The number of registered children’s homes in England has risen to a record high, but providers are increasingly prioritising profit over care needs, Ofsted has warned.
The watchdog said new children’s homes were proliferating in areas of the country where housing was cheapest, suggesting the rise was driven mostly by profit and this was “bending the system out of shape”.
“This is an ongoing national scandal,” said Ofsted’s chief inspector, Sir Martyn Oliver. “The most vulnerable children in our society deserve loving and stable homes but the profit motive is increasingly dictating the location and ownership of children’s homes. As a society, we are failing these children.”
Ofsted’s annual report said 4,010 children’s homes were registered by the end of March this year, a rise of 15% (520) from the previous year. This is the highest number on record, but there were growing issues with “location, affordability and suitability”, the report said.
Of the new registered children’s homes, 160 were in the north-west, which is now home to more than a quarter of all children’s homes in England, although just 18% of looked-after children live there. Ofsted believes providers are attracted to the region due to cheap housing.
The report highlighted “stark regional differences” in children’s services, with 88% of local authorities in London graded good or outstanding compared with 46% in the north-west.
Oliver said: “As a system, we’re putting more stress and pressure on an area that’s already struggling, and that’s why I say this is a scandal that is bending the system out of shape.

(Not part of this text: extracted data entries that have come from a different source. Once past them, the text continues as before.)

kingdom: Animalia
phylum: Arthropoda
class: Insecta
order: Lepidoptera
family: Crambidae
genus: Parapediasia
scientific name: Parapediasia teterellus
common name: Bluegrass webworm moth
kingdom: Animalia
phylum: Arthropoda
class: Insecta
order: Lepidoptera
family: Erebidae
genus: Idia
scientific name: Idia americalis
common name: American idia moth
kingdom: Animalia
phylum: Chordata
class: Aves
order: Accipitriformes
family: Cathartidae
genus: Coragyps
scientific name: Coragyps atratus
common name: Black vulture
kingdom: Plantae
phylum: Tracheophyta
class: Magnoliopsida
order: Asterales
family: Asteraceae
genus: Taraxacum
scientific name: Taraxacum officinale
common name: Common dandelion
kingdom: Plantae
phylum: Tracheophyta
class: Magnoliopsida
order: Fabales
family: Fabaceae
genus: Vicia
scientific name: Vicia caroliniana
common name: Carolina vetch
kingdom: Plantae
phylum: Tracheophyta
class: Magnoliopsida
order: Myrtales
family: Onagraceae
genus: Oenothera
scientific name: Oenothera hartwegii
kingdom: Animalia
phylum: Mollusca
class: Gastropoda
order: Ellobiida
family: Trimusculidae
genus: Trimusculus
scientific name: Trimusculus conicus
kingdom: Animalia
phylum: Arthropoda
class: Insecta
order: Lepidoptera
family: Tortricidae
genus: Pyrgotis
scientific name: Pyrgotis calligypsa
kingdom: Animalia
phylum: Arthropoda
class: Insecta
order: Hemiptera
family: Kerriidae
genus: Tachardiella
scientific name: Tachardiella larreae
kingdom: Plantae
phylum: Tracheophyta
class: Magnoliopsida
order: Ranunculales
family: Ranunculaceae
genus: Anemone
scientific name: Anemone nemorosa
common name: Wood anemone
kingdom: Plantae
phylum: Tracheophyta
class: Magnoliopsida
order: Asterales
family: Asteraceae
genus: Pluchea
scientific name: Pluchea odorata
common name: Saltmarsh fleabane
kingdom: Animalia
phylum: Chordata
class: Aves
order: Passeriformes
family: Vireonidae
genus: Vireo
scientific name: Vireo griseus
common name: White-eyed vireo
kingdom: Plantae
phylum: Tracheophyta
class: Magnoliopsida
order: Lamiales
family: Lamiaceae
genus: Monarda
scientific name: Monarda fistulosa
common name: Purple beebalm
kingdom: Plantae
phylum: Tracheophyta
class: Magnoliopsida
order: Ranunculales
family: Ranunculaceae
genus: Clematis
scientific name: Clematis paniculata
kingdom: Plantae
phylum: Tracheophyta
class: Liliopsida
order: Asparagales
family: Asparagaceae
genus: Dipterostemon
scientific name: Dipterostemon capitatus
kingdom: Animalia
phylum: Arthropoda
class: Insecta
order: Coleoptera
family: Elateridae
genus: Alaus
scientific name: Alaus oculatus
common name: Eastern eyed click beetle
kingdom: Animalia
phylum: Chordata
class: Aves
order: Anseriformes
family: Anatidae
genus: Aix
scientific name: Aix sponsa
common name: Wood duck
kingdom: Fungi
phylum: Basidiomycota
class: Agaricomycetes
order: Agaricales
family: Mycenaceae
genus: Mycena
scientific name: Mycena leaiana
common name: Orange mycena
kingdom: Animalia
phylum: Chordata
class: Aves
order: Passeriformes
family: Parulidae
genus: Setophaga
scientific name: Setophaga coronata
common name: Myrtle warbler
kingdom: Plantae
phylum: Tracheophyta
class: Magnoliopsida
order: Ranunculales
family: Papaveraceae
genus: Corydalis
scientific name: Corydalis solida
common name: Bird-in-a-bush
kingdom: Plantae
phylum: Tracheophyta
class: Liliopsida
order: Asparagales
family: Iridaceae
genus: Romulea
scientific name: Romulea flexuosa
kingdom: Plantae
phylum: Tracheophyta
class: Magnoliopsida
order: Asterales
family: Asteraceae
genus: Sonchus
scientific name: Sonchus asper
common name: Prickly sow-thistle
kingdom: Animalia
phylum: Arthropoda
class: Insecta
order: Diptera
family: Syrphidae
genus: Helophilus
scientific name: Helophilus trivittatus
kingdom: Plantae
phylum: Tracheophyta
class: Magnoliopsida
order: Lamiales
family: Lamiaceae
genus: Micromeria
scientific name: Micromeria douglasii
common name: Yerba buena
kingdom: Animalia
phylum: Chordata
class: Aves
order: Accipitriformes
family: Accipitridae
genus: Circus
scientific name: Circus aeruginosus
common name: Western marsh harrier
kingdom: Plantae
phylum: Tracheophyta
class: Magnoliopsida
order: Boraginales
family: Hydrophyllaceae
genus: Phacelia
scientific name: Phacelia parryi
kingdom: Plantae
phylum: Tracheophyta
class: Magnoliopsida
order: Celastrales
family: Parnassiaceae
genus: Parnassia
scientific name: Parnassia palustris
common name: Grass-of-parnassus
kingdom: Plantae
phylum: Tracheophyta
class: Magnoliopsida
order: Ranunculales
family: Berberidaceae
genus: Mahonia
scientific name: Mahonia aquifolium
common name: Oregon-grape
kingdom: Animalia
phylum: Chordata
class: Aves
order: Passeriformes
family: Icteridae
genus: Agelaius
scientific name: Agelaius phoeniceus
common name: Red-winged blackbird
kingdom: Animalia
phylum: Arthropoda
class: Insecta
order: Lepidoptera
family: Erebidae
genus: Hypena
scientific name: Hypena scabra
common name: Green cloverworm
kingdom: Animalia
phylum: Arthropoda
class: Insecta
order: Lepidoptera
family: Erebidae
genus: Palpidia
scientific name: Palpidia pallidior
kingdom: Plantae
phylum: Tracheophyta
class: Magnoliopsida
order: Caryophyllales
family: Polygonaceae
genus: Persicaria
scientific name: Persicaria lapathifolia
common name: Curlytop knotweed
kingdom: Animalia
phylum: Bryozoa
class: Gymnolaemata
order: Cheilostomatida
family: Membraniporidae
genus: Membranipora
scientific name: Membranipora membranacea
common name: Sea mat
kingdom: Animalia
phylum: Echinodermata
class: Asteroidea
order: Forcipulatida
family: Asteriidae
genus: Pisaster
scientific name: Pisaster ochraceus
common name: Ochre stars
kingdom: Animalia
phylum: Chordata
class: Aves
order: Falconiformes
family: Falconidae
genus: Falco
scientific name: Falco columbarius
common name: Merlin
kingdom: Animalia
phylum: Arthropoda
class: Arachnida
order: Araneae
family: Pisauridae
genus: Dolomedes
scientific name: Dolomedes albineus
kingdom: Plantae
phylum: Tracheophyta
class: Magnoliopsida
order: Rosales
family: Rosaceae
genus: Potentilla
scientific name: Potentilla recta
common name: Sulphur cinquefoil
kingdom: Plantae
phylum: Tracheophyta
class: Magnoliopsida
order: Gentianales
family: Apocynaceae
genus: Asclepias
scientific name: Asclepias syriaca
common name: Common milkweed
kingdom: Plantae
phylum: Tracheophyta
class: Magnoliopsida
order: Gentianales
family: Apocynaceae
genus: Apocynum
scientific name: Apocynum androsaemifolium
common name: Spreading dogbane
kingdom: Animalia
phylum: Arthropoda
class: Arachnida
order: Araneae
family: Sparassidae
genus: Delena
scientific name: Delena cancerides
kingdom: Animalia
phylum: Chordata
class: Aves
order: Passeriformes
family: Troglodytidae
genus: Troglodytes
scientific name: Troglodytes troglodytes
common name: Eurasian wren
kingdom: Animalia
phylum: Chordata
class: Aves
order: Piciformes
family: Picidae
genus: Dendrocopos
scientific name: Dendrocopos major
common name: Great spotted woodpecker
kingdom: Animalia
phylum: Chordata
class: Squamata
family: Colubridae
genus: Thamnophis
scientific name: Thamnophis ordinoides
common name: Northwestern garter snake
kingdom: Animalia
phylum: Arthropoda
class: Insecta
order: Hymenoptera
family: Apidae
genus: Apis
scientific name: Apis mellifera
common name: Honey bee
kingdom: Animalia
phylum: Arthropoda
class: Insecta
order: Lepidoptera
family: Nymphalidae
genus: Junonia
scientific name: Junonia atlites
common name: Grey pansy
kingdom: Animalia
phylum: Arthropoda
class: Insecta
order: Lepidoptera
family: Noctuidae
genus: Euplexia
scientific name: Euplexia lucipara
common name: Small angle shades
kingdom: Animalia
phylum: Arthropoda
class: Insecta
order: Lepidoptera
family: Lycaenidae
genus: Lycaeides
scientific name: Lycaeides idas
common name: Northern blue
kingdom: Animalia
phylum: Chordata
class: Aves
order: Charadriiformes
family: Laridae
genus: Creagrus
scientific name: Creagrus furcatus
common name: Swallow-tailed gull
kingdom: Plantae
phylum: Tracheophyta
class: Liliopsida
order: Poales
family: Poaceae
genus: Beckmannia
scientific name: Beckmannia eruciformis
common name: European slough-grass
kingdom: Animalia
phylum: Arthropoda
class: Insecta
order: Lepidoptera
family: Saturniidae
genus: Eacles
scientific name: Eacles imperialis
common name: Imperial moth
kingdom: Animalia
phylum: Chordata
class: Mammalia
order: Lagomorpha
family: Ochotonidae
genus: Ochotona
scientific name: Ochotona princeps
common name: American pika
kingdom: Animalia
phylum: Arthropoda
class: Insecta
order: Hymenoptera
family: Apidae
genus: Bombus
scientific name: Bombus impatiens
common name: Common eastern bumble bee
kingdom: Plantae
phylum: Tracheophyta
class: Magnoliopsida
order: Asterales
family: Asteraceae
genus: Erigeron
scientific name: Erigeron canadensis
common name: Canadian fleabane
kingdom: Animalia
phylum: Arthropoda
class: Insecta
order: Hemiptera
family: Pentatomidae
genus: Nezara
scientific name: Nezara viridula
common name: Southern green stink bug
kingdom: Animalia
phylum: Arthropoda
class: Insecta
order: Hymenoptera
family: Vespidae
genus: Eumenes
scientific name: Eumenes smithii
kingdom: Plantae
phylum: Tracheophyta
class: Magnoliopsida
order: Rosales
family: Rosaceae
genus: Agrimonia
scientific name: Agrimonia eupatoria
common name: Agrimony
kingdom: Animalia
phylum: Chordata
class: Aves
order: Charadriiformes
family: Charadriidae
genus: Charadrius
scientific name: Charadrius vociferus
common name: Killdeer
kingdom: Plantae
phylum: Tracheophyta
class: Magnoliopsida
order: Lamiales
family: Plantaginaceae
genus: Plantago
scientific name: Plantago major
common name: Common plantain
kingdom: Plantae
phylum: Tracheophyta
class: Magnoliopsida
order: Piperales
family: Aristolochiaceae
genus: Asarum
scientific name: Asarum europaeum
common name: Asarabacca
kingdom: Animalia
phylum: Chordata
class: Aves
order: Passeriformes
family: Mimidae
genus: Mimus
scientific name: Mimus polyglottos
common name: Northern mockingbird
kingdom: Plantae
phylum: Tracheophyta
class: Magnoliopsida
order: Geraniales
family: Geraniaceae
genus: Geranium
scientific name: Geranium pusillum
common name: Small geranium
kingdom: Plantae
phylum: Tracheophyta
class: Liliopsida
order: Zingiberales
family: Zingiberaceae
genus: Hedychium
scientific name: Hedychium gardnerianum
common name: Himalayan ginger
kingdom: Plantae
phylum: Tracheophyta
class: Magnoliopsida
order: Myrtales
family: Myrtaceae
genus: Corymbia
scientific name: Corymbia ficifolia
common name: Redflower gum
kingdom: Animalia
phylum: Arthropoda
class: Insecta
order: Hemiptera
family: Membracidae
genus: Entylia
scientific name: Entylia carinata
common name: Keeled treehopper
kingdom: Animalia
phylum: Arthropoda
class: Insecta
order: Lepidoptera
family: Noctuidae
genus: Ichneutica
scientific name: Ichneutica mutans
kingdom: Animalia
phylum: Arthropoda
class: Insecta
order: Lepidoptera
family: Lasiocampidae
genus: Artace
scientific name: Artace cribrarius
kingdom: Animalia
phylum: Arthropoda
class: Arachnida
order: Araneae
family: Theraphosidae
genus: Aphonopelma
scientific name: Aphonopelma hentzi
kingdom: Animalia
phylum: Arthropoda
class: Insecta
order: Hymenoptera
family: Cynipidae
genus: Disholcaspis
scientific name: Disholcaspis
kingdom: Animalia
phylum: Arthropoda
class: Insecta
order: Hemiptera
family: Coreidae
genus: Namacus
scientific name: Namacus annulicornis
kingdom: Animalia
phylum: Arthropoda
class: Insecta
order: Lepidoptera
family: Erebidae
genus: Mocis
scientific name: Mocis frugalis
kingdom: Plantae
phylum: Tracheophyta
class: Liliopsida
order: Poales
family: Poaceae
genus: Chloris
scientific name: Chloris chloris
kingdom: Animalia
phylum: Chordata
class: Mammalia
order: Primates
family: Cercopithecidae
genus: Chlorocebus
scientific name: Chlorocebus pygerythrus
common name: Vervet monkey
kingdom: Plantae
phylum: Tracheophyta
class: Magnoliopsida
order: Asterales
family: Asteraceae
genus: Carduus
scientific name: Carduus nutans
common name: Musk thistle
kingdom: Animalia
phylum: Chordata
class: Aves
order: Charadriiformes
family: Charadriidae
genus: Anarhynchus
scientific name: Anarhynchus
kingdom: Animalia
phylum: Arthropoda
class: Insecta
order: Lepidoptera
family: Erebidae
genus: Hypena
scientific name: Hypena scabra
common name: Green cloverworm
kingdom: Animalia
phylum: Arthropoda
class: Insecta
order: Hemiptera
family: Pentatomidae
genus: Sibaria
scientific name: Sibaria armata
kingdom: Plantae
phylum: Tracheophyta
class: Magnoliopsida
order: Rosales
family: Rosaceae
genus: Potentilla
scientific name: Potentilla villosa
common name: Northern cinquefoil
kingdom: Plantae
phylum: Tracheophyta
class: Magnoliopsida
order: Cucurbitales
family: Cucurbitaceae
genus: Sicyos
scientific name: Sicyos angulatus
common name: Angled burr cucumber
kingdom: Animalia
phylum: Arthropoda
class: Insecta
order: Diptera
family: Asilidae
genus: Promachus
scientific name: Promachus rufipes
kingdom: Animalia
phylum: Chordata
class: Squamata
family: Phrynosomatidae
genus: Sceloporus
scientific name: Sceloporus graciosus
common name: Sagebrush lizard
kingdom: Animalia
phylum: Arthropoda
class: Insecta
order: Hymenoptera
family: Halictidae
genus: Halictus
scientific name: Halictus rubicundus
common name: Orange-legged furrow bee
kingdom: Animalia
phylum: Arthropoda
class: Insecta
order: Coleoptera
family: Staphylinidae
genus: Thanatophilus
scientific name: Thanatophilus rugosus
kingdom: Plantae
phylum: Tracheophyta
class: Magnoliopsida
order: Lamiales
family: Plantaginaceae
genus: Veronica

It impacts everything. It’s one compounding issue after another and we need to put a stop to it now.”
The report said local authority spending on looked‑after children rose from £3.9bn in 2015-16 to £8.1bn in 2023-24, taking the average annual cost for each looked‑after child to £97,200.
Unregistered children’s homes providers were charging increasingly exorbitant costs, up to £30,000 a week in some cases, the inspectorate said.
The watchdog, which inspects schools and children’s homes, said it had begun nearly 900 investigations into potential unregistered homes during the 12 months to March.
“This shadow market only exists because there aren’t enough of the right kinds of places in legitimate registered homes to take the children who most need specialist support,” the report said.
Almost nine in 10 local authorities told Ofsted they had placed children in unregistered homes because of being unable to find a place in a registered home suitable for their needs.
Ofsted said this was a “crisis both for children and for local councils, whose budgets cannot hope to keep pace with the spiralling costs” and urged the government to work with councils “to drive out all use of unregistered children’s homes”.
The report said that 84% of children’s homes were privately owned and operated, and the top 10 largest owners account for nearly 20% of all children’s homes, meaning if any company was to become unviable it would have an “enormous impact” on the sector.
The government has previously announced a crackdown on profiteering in the children’s homes sector, including a “backstop” law limiting profits, which will be brought in if providers do not voluntarily put an end to profiteering.
The inspectorate also said the number of child protection concerns for children’s homes had risen for the latest 12-month period to 510, up from 364 the previous year – although the rise was expected because of the growing numbers of homes.